Esos sijs “tibios” son llamados sahajdharis (“adoptantes lentos”) por quienes  militan en la “fraternidad guerrera de los puros”, estrictos seguidores de la tradición, cuyos turbantes ceremoniales suelen ser descomunales. Piensan y actúan de acuerdo con lo que ordena la norma tradicional creada por el último de los 10 gurúes o maestros espirituales históricos. Con una severa disciplina militar enfrentó la persecución de reyes mogoles creando la orden de Khalsa, o de “los puros”. Muchos de los rasgos más distintivos de los sijs vienen de esa cofradía. Sobresalen las cinco palabras que empiezan con K. El Kes: nunca no se cortan el pelo de la cabeza y lo envuelven en un turbante almidonado; tampoco se recortan la barba. Usan un pantalón –la Kachha– que les permite cabalgar en cualquier momento y entrar en combate. Una pulsera de metal simbólica: Kara, y un peine siempre sujeto al pelo: la Kanga. Llevan al cinto el Kirpan, una daga verdadera, o una copia diminuta si se hallan en lugares donde esta arma se encuentra prohibida.

A causa del Kirpan, la tienda de objetos religiosos de Harmandir más parece una armería. Incluso su símbolo oficial lleva tres de esas armas blancas, al igual cómo los cristianos veneran otro inmemorial instrumento de sacrificio: la cruz.

Al ser bautizados, todos los “puros” deben adoptar como apellido la palabra Singh (león), y las mujeres, Kaur (princesa). La Khalsa tiene otro requisito imposible de ignorar: se deben obedecer las enseñanzas de los diez primeros gurús recogidas en el Grant, el libro sagrado, que aquí es objeto de un tratamiento de venerable maestro vivo. Su nombre completo es Guru Granth Sahib y hemos visto leerlo sin pausa desde la madrugada en el Hari-Mandir. Por la noche es guardado con especial solemnidad.

Cada día, miles de sijs invaden el templo, rezan y cantan y comparten su comida con cualquiera que llegue. Pueden ser 10 mil y hasta 20 mil personas, de cualquier origen y religión. La Langar –así la llaman– es un ejemplo contundente de tolerancia y generosidad. Todos se sientan a comer sentados en el suelo, comparten la misma comida, sin practicar ningún tipo de discriminación basada en la clase alta o baja, el ser rico o pobre, príncipe o campesino. El tercer Gurú ordenó que ninguna persona tuviera una audiencia con él a menos que primero hubiera comido en el suelo, como todos.

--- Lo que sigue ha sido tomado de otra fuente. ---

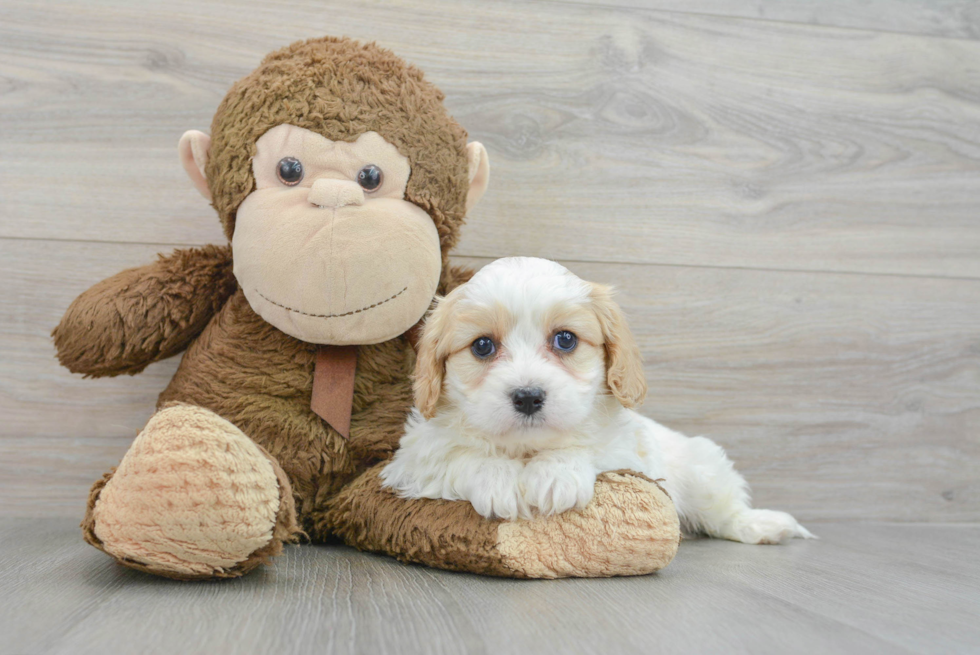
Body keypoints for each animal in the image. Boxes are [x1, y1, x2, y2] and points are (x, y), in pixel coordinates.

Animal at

Akbar, el admirable  y tolerante emperador mogol de la India, no tuvo reparos de sentarse con la gente común y convivir con ellos antes de que pudiera reunirse con ese guía espiritual. Luego le regaló los terrenos donde ahora se levantan Amritsar y este santuario.

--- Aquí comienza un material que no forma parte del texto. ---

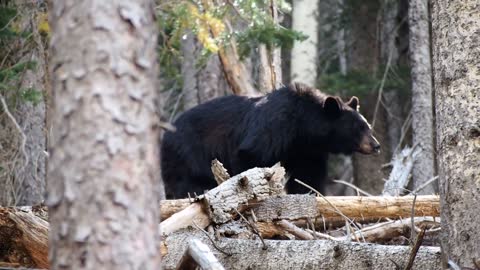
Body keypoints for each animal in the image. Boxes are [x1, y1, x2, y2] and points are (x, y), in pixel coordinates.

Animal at [160, 82, 378, 198]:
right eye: (358, 128)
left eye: (367, 126)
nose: (376, 145)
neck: (304, 127)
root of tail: (166, 133)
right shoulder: (275, 126)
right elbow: (250, 156)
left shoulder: (308, 150)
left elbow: (308, 176)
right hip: (187, 153)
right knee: (186, 183)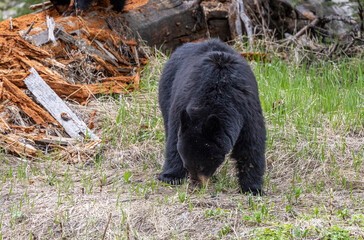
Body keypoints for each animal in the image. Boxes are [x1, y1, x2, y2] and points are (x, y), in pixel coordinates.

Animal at [158, 38, 266, 194]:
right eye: (186, 165)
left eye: (202, 166)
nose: (196, 186)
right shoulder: (183, 103)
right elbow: (174, 138)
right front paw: (171, 176)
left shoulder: (247, 109)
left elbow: (251, 145)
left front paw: (253, 188)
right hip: (166, 88)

Me alejo del Hari-Mandir sintiendo que he convivido brevemente con barbudos empeñados en ser los abuelos de un mejor ser humano, que tal vez nunca llegue a existir: el soñado e improbable Hombre Nuevo.

Chile y el maharajá

Los gurúes, que en 200 años construyeron el ideario sij son seguidos hoy por  millones. Influyó el apoyo de los maharajás del Punjab, territorio compartido hoy por India y Pakistán, y donde se encuentra este templo. Por breve tiempo, el Punyab fue independiente, y el sijismo, religión oficial. Hasta que los ingleses lo anexaron a su imperio. El 7º maharajá de Kapurthala tuvo contactos con la diplomacia chilena. En 1925 Chile fue de los primeros que le confirió una condecoración: la Gran Cruz al Mérito. ¿Qué mérito? Todo un misterio. España pudo ser el nexo. En 1906 el maharajá fue invitado por Alfonso XIII a su matrimonio. Entonces conoció y se enamoró de una tonadillera de 17 años. Fue una unión ardiente y dispareja, como indican los papeles: Ana Delgado Briones casó con Su Alteza Farzand-I-Dilband Rasikh-al-Iqtidad.

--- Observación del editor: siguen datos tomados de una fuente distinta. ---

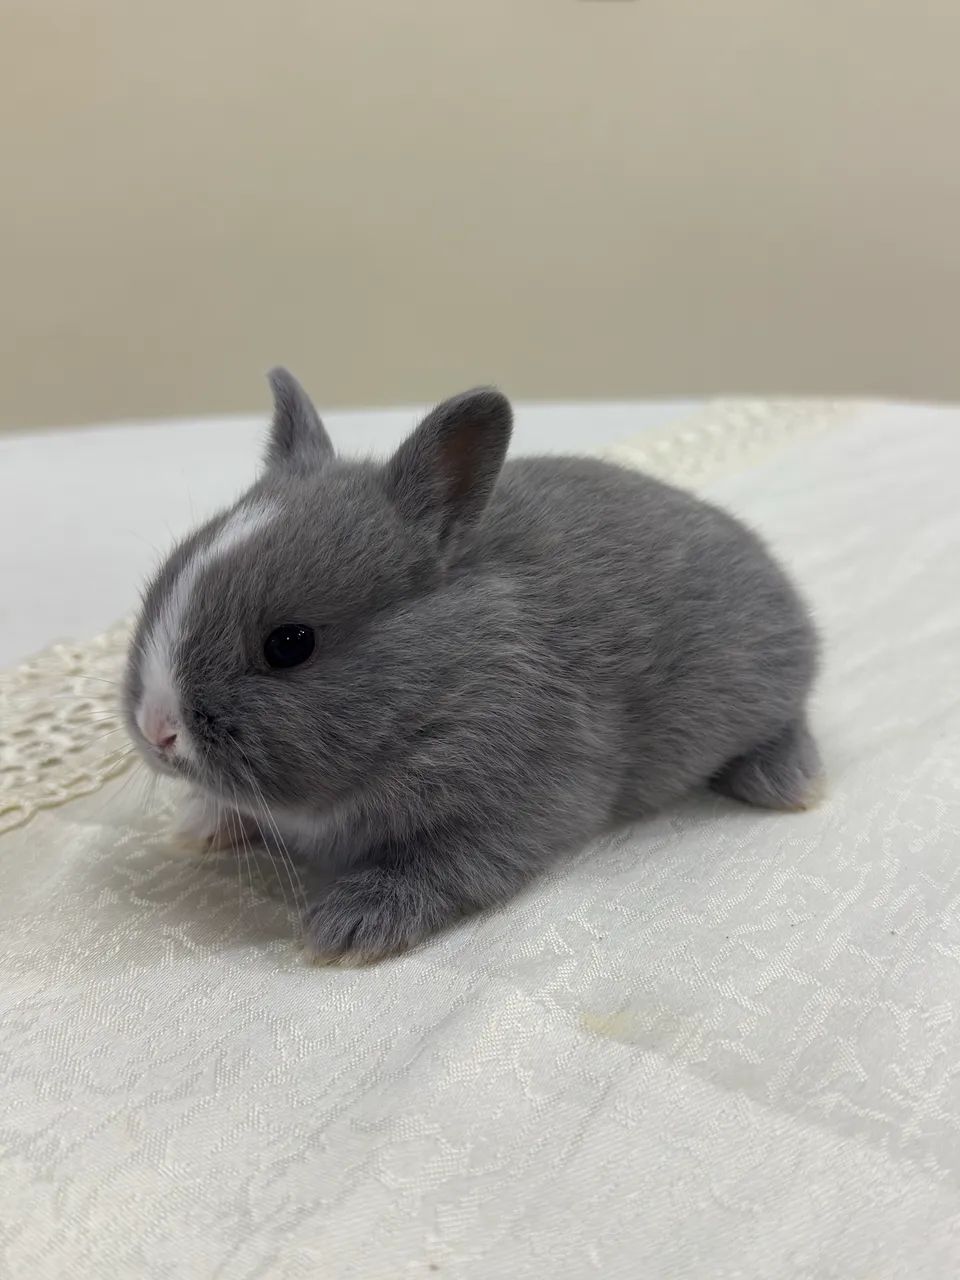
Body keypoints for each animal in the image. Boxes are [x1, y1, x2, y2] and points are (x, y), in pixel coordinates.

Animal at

Cerca de la flamante Torre Eiffel se celebró el matrimonio civil. El novio era  casi 20 años mayor y uno de los tres maharajás más ricos de la India. Luego se casaron aquí por el rito sij, y la novia hizo su aparición sobre el lomo de un elefante vestido de gala. Ella, ¡ay! muy luego se entusiasmó con un primo del maharajá. Repudiada, desde 1925 a 1962 vivió en Europa con pensión matrimonial completa.